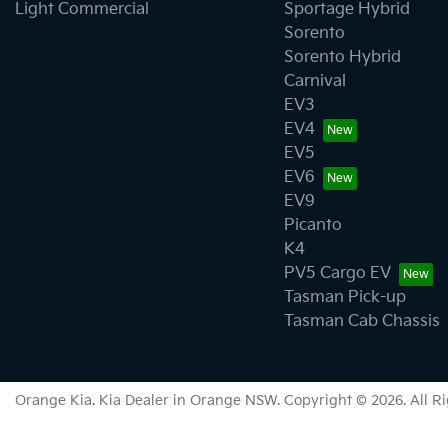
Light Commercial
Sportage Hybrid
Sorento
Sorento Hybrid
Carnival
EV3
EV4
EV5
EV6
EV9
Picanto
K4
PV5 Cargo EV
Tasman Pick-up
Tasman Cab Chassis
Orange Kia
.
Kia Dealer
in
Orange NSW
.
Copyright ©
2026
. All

____

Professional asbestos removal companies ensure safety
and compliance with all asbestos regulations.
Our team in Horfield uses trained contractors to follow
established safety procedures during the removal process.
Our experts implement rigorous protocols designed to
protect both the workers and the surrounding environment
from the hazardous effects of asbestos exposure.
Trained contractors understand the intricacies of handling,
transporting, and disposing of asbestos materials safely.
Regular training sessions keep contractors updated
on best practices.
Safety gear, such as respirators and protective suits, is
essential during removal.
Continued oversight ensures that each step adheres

____

Task description:
Update the lines starting at the one containing "Professional asbestos removal" and ending at the one containing "Continued oversight ensures" by changing every "contractors" to "technicians", and give back only those lines with all else unchanged.

Answer to the exercise:
Professional asbestos removal companies ensure safety
and compliance with all asbestos regulations.
Our team in Horfield uses trained technicians to follow
established safety procedures during the removal process.
Our experts implement rigorous protocols designed to
protect both the workers and the surrounding environment
from the hazardous effects of asbestos exposure.
Trained technicians understand the intricacies of handling,
transporting, and disposing of asbestos materials safely.
Regular training sessions keep technicians updated
on best practices.
Safety gear, such as respirators and protective suits, is
essential during removal.
Continued oversight ensures that each step adheres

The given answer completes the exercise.